Они взобрались на самый верх крутой крыши, чтобы спрятаться от него, скрючились за крошащейся кирпичной трубой, где гнездятся скворцы, — и теперь им остается лишь сделать шаг вперед, расправить крылья и лететь, лететь к верхушке самого высокого дерева…
Ку-ку, вы где, мои маленькие? Эй, я спрашиваю: где вы?
Кто он? Кажется, у него всего один глаз, блестящий, словно стеклянный, прищурившийся на солнце, а на месте другого — пустая глазница (может, другой глаз выклевали вороны?), прикрытая черной повязкой, похожей на кожаную.
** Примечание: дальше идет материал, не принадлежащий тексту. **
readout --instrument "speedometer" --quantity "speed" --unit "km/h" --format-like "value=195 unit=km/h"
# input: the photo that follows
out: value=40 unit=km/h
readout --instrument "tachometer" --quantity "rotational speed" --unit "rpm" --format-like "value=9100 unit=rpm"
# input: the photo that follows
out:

Громко топая, он бежит за ними, великан в огромных ботинках, в руке — трость с набалдашником из слоновой кости, которая стучит, стучит, стучит по земле, ку-ку, где вы, маленькие мои, эй, сладенькие маленькие птички, у него гладкие, без усов, пухлые мягкие красные губы, стиснутые белые зубы, на нем — черный плащ для верховой езды, который топорщится на спине (может быть, он — карлик-горбун, выросший до размеров великана, или тролль, одетый в костюм джентльмена?), на лоб низко нахлобучена красивая черная шляпа, какие носят на Западе, ку-ку, маленькие птички, куда вы улетели, старый сэр Эбенизер Снафф знает, сколько вас, старый сэр Эбенизер Снафф знает ваши имена, и ваше, маста Дэриан, и ваше, мистрис Эстер, никуда вы не денетесь, мои сладкие маленькие птички, старый Эбенизер Снафф видит все и на небе, и на земле, и в подземной тьме своим единственным всевидящим оком!
Действительно ли у него один глаз, действительно ли другой выклевали вороны?
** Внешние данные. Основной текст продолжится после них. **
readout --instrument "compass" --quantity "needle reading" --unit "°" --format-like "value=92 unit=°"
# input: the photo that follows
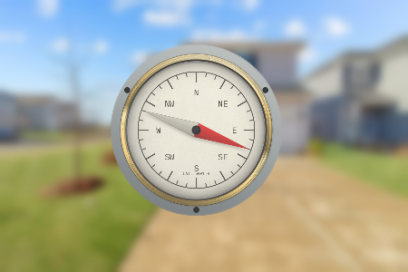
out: value=110 unit=°
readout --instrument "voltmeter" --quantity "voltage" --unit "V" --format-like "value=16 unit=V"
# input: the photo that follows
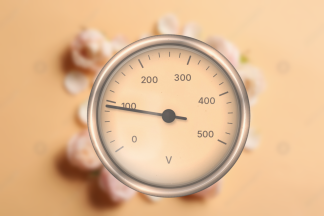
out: value=90 unit=V
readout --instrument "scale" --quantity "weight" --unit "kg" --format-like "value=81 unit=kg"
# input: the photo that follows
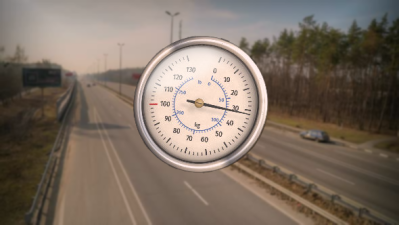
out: value=32 unit=kg
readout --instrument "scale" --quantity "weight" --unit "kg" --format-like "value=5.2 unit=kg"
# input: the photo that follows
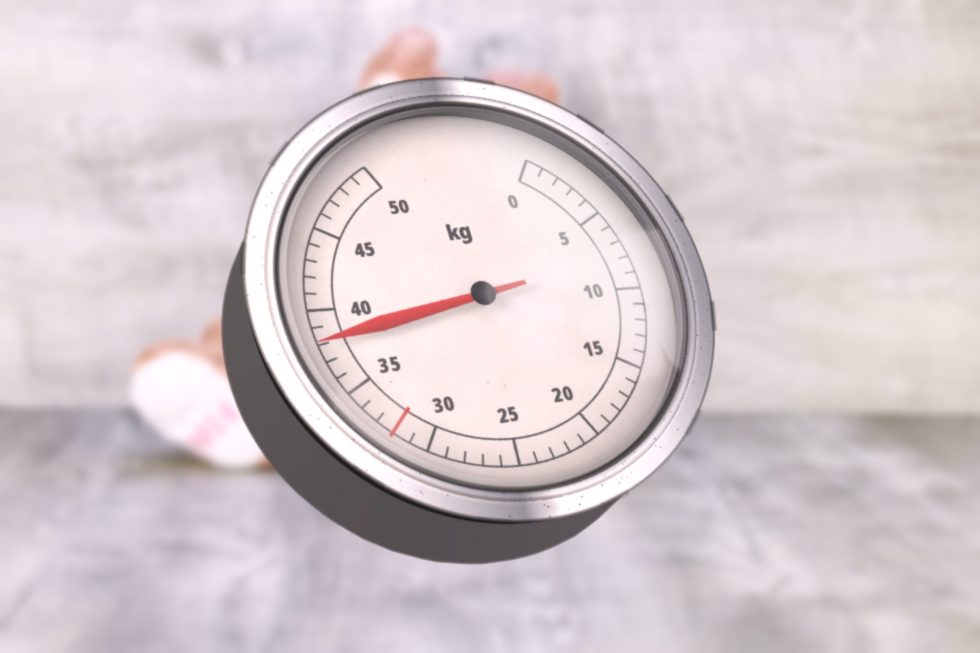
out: value=38 unit=kg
Намеренно ли он говорит таким резким, рассекающим воздух голосом, чтобы напугать?
Они взлетают на самую верхнюю ветку дуба, чтобы удрать от него, они перелетают на самую верхнюю ветку самого высокого дерева на болоте… и вот впереди край облака, ребристого от пересекающих его теней, словно это ступеньки, но это и есть ступеньки, ведущие вверх, вверх, вверх — на небо…
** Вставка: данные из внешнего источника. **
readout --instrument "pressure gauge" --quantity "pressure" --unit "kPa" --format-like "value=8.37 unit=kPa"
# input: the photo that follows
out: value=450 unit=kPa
Однако старый Эбенизер очень шустр, старый Эбенизер сгребает их своими огромными лапами, фыркая, клацая зубами, неужели они думали, что могут удрать от него? Наверное, они думали, что могут улететь на небо? Старый Эбенизер порывисто целует их, щекоча бакенбардами, ну что, маста Дэриан, ну что, мистрис Эстер, — те извиваются, как угри; разгоряченные, отбиваются яростно, бешено, их сотрясает смех, это вредно для больного сердца Дэриана (Катрина же предупреждала, предупреждала!), но ведь это старый Эбенизер, который так любит их, старый Эбенизер, который их обожает, мои сладенькие, мои милые, о, мои дорогие, вот я и дома! — сегодня Эстер, этой глупой птичке с острыми коготками, выпадает честь дрожащими пальчиками приподнять его шляпу, чтобы посмотреть на Знаменитую Серебристую Эспаньолку — и… ах! до чего же уморительно смешно вдруг увидеть гладко выбритый подбородок, знакомый подбородок, крупные сильные, шутливо кусающиеся челюсти и быстро-быстро щелкающие зубы. И куда же это вы собирались улететь, мои милые, куда направлялись, мои дорогие? — нежные горячие поцелуи, пылкая любовь — о, мои любимые, вот я и дома! Шляпа, сорванная с головы, отлетает в сторону и планирует, чтобы приземлиться, чтобы приземлиться… да где угодно; вьющиеся волосы пахнут пудрой, серебристо-белым порошком (это чтобы заставить их чихать); теперь Дэриану предоставляется привилегия заглянуть под страшную черную повязку и увидеть наконец, действительно ли пуста под ней глазница (но она не может быть пустой), действительно ли она выклевана дочиста (но она не может быть выклевана дочиста), — и вот — ах! — какое облегчение, какая радость, заставляющая сердце замереть: отцовский глаз на месте, отцовский глаз был там (должен был быть) все это время, как обычно, — он лукаво подмигивает и блестит… словно слепой.
Дети повисают на сильных плечах отца, высоко-высоко на его плечах — так высоко, что их головки касаются потолка, их головки касаются неба, мои ангелочки, мои сладенькие, сладенькие, невинные души, вы любите своего старого бедного сэра Снаффа? — о, здесь сейчас центр вселенной. Пока папа дома.
(Но ты снова уедешь? — О, никогда.
А ты возьмешь нас с собой, когда поедешь? — О, никогда.)
Подарки для всех — разумеется, отец всем привез подарки, ведь отчасти для этого он и уезжал так надолго, на этот раз слишком надолго: прошел март, апрель, май… и даже большая часть июня.
Не важно. Теперь папа дома, и дом теперь стал центром всего Божьего мира.